Table 4 | Tyrosinase Catalysis System Subcollection

Our project integrates the self-healing module, adhesion module, and tyrosinase catalytic system to work synergistically. The self-healing module provides resilience through hydrogen bonding and β-sheet structures of the squid ring teeth protein, while the adhesion module offers strong binding in wet environments via mussel foot protein. The tyrosinase module enhances adhesion robustness by regulating L-DOPA production. Together, these modules ensure the material can recover its strength and maintain stable adhesion after damage.

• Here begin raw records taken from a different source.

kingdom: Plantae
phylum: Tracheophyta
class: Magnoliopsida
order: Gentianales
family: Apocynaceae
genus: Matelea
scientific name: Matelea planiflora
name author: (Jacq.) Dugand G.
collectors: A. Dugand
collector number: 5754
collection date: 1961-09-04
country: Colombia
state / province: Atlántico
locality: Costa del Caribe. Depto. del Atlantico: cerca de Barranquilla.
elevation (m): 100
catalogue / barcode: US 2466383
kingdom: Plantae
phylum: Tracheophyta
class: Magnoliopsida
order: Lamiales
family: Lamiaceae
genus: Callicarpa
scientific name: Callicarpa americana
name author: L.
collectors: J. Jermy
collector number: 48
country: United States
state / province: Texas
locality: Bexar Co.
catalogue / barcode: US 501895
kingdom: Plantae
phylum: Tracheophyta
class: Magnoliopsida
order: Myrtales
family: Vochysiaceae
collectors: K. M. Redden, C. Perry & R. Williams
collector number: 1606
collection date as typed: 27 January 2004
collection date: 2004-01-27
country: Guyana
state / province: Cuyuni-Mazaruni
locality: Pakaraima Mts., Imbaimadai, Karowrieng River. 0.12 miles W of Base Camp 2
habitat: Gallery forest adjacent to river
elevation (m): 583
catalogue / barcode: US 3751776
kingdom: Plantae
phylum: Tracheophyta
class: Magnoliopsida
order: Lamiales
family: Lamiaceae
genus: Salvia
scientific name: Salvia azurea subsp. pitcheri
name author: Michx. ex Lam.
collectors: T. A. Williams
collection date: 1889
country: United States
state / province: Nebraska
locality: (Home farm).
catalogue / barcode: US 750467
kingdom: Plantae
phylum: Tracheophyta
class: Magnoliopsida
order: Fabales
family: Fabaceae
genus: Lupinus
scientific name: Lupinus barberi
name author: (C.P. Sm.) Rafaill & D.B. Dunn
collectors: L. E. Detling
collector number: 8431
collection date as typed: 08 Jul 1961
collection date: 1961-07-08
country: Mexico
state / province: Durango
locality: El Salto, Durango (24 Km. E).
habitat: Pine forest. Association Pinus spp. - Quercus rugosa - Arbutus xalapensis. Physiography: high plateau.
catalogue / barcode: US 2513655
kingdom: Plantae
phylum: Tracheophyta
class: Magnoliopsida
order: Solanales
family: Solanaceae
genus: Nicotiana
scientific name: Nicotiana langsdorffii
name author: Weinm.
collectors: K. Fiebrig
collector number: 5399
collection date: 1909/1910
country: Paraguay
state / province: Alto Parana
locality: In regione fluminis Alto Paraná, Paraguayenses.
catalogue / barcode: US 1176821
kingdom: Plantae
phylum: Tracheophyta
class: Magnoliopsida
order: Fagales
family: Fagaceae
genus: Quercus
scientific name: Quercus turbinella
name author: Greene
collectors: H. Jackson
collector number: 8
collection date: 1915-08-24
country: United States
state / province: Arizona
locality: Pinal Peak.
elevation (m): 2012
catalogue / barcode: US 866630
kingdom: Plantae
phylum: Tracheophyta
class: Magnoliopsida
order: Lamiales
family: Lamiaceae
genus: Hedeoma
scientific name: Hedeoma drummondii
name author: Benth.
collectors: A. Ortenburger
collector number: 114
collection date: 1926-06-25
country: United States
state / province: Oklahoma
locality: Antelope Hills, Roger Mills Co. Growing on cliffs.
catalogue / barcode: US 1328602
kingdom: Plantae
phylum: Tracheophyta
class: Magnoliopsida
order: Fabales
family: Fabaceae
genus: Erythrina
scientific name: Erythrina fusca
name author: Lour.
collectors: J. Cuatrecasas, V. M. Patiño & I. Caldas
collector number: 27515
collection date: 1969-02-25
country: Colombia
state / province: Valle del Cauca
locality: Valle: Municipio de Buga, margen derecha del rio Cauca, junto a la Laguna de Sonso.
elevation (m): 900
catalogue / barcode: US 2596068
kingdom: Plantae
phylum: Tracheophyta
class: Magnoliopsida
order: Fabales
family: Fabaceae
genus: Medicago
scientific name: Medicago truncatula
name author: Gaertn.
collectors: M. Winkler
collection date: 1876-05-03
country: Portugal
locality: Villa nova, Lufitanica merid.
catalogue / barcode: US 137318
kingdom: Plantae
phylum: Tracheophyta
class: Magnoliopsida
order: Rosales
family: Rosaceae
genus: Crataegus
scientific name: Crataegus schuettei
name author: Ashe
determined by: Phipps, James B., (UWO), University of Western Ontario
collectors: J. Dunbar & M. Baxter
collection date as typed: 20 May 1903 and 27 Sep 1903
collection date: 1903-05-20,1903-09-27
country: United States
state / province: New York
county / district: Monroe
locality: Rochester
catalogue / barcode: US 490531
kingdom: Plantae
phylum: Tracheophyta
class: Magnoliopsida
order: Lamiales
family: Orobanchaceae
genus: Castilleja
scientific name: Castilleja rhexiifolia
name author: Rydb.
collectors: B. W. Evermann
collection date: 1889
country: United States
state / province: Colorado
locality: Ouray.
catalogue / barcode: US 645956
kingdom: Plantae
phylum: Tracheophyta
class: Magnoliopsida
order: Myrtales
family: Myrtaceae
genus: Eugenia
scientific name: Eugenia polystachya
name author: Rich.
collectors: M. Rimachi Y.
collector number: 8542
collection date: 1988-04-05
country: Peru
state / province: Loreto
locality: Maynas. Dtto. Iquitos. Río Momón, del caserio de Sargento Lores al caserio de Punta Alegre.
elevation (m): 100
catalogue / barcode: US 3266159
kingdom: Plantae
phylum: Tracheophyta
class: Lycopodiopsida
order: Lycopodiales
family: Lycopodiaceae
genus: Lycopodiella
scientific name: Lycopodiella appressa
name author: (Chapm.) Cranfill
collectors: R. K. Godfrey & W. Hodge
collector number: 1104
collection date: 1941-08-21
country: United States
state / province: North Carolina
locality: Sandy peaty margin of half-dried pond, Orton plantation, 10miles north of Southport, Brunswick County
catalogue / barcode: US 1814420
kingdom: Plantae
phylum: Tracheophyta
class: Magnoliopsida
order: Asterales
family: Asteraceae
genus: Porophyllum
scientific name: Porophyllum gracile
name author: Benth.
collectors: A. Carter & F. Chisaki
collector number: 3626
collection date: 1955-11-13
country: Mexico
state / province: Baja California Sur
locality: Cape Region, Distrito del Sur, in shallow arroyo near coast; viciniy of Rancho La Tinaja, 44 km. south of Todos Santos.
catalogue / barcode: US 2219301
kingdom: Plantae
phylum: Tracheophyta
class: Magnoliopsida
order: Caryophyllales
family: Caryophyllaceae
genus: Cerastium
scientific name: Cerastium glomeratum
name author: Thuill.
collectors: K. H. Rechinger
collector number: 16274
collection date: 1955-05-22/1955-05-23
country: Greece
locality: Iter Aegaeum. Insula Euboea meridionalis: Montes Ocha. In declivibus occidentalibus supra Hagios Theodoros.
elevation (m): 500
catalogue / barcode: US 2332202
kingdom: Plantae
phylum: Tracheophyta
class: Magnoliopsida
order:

Beyond application in marine exploration soft robots, our modules have significant transferability to various fields, including implantable medical devices, wound adhesives, robotic skin, and flexible electronics. The self-healing properties provide protection, while the adhesion module is biofriendly and well-suited for biomedical adhesion. The tyrosinase system provides stable adhesion, making it crucial for maintaining performance in challenging environments.

Future teams can utilize our modules across different scenarios. The self-healing module supports efficient expression of repetitive protein sequences, making it suitable for developing high-performance materials like spider silk proteins and keratins. The tyrosinase module can be used for precise control of DOPA-based systems by adjusting Mfp6 expression, particularly for applications such as biosensors and biocompatible coatings. This modular design provides a flexible framework for diverse applications in synthetic biology.